● Excerpt provided
=== Begin Enclosure ===

Contrary to popular assumption, Snapchat didn’t offer face filters in the early years. Filters were introduced in 2015, when they bought out a Ukrainian startup called “Looksery,” which specialized in facial tracking and modification. The entrepreneurs behind Snapchat saw a possibility – What if we used AR technology to change the way people see and express themselves?

It was an idea that took the world by storm, changing the face of social media…and the “faces” of everyone on it.

Understanding Augmented Reality

What is AR technology? “AR” stands for augmented reality. Think about that for a minute. At its base level, a filter is simply a distortion of reality. To be clear, it’s not all bad. Some filters are fun and downright hilarious. But counselors, physicians, and psychologists are finding that the “filtered” lifestyle comes with a cost.

A few months ago, I was talking to someone on staff at Grace who shared that at his daughter’s nine-year-old well check-up, the pediatrician talked to her about augmented reality. She didn’t use that term; she just explained that people’s faces don’t actually look the way they appear to look online. It was a word of caution and reassurance, offered alongside reminders to wear a helmet when she rides a bike. This is our new normal. Do your homework. Brush your teeth. Oh, and don’t feel pressured to look like a cartoonish supermodel in 4th grade.

Why We Hide

In one sense, it feels unprecedented. And it is. If you’re reading this article, you probably didn’t grow up with access to 200+ apps offering AR technology.  But in another sense, there’s nothing new under the sun (Ecclesiastes 1:9). Augmented reality is just one more way to hide our true selves, something humanity has been doing since the garden of Eden. Listen to what Adam says when God searches for him after the fall: “I heard you in the garden, and I was afraid because I was naked; so I hid” (Genesis 3:10).

Have you ever felt afraid because you were vulnerable and exposed? This is the fear that drives us into hiding, whether we’re hiding our sin, weakness, longing, or imperfection. It’s all a form of hiding our true selves. In his book Seeds of Contemplation, Thomas Merton writes:

To be a saint means to be my true self. Therefore the problem of sanctity and salvation is in fact the problem of finding out who I truly am and of discovering my true self, my essence or core. Trees and animals have no problem. God makes them what they are without consulting them, and they are perfectly satisfied. With us it is different. God leaves us free to be whatever we like. We can be ourselves or not, as we please. We are at liberty to be real, or to be unreal. We may be true or false, the choice is ours. We may wear now one mask and now another, and never, if we so desire, appear with our own true face. But we cannot make these choices with impunity. Causes have effects, and if we lie to ourselves and to others, then we cannot expect to find truth and reality whenever we happen to want them.

=== End Enclosure ===

(Records from a data source)
=== Begin Enclosure ===

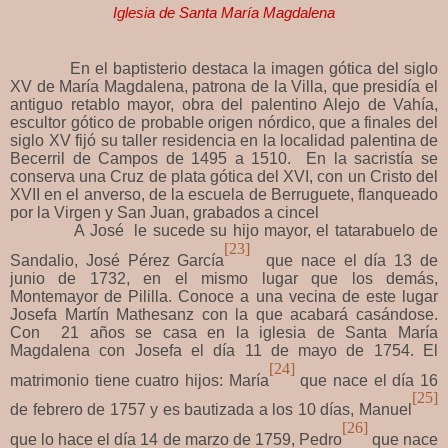
Iglesia de Santa María Magdalena
En el baptisterio destaca la imagen gótica del siglo
XV de María Magdalena, patrona de la Villa, que presidía el
antiguo retablo mayor, obra del palentino Alejo de Vahía,
escultor gótico de probable origen nórdico, que a finales del
siglo XV fijó su taller residencia en la localidad palentina de
Becerril de Campos de 1495 a 1510. En la sacristía se
conserva una Cruz de plata gótica del XVI, con un Cristo del
XVII en el anverso, de la escuela de Berruguete, flanqueado
por la Virgen y San Juan, grabados a cincel
A José le sucede su hijo mayor, el tatarabuelo de
[23]
Sandalio, José Pérez García
que nace el día 13 de
junio de 1732, en el mismo lugar que los demás,
Montemayor de Pililla. Conoce a una vecina de este lugar
Josefa Martín Mathesanz con la que acabará casándose.
Con 21 años se casa en la iglesia de Santa María
Magdalena con Josefa el día 11 de mayo de 1754. El
[24]
matrimonio tiene cuatro hijos: María
que nace el día 16
[25]
de febrero de 1757 y es bautizada a los 10 días, Manuel
[26]
que lo hace el día 14 de marzo de 1759, Pedro
que nace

=== End Enclosure ===

● Goal of the exercise
Copy the Snapchat filters text from "What is AR technology?" to "with a cost.", replacing "physicians" with "doctors".

● Solved exercise
What is AR technology? “AR” stands for augmented reality. Think about that for a minute. At its base level, a filter is simply a distortion of reality. To be clear, it’s not all bad. Some filters are fun and downright hilarious. But counselors, doctors, and psychologists are finding that the “filtered” lifestyle comes with a cost.